Branch v. Baker

Trippe, Judge,

concurred in the first case as follows:

1. Actions brought by the bona fide holders of bank bills which were issued by the bank payable to bearer, and which passed into circulation as money, cannot be controlled by the provisions of the second paragraph of the seventeenth section of article five, of the constitution of 1868, nor can the illegality of such issue by the bank, as contemplated in said provision, be set up as.a defense against the right of such holder to a recovery.

2. If said provisions of the constitution were intended to apply to such cases, they are void under the tenth section of the first article of the federal constitution, inasmuch as they not only annul subsisting contracts which were otherwise legal and valid, but impose upon the holder of such bills impracticable conditions in cases of certain defenses, and which practically deny all right of recovery.

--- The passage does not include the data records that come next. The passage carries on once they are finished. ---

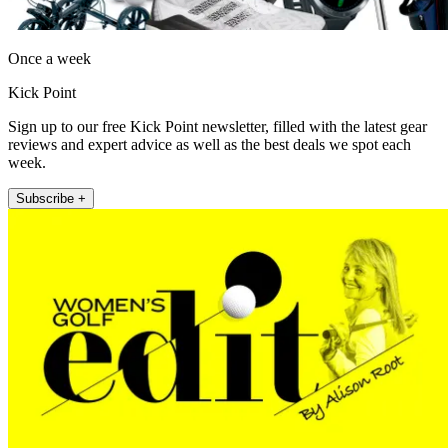
Once a week
Kick Point
Sign up to our free Kick Point newsletter, filled with the latest gear
reviews and expert advice as well as the best deals we spot each
week.
Subscribe +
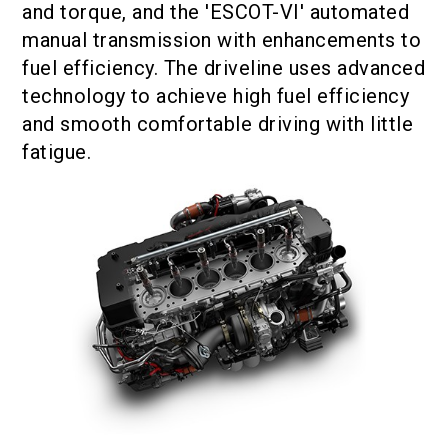
and torque, and the 'ESCOT-VI' automated
manual transmission with enhancements to
fuel efficiency. The driveline uses advanced
technology to achieve high fuel efficiency
and smooth comfortable driving with little
fatigue.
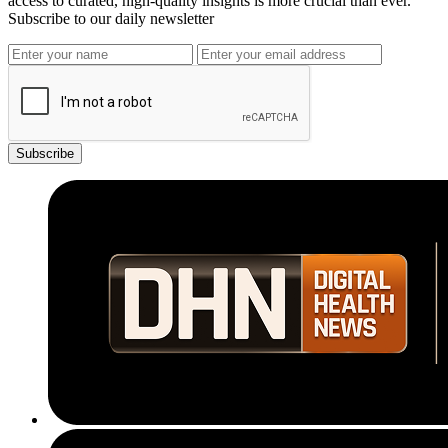
access to curated, high-quality insights is more crucial than ever.
Subscribe to our daily newsletter
Subscribe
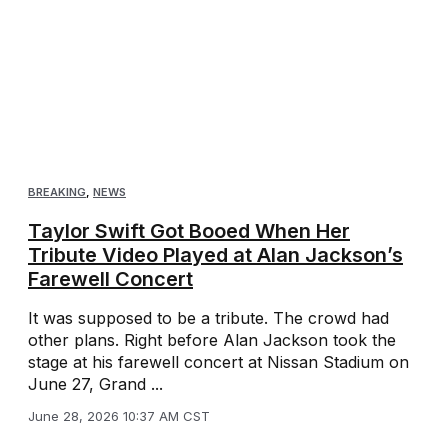
BREAKING
,
NEWS
Taylor Swift Got Booed When Her
Tribute Video Played at Alan Jackson’s
Farewell Concert
It was supposed to be a tribute. The crowd had
other plans. Right before Alan Jackson took the
stage at his farewell concert at Nissan Stadium on
June 27, Grand ...
June 28, 2026 10:37 AM CST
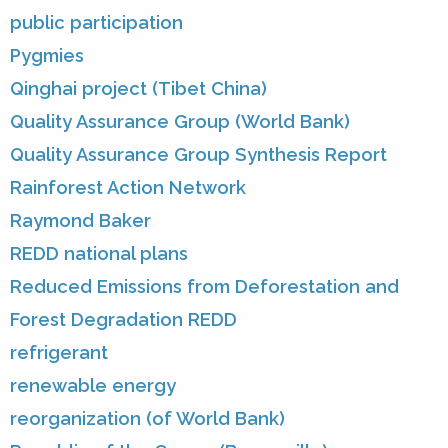
public participation
Pygmies
Qinghai project (Tibet China)
Quality Assurance Group (World Bank)
Quality Assurance Group Synthesis Report
Rainforest Action Network
Raymond Baker
REDD national plans
Reduced Emissions from Deforestation and
Forest Degradation REDD
refrigerant
renewable energy
reorganization (of World Bank)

3. The measure of recovery by the owners of bank bills in an action against a stockholder in the Mechanics’ Bank, is to be ascertained from the amount of outstanding bills of the bank at the time such action is brought, and such stockholder’s liability therefor is .in proportion to his share of stock in the bank, subject to be reduced by the amount of bills he has taken up before the commencement of the suit against him.

In the second case, as follows :

*514I concur in the judgment rendered in this case on the grounds and for the reasons I give for the decision in the case of Branch vs. Mechanics’ Bank, 52d Georgia Reports, 525.

McCay, Judge, dissented in both cases.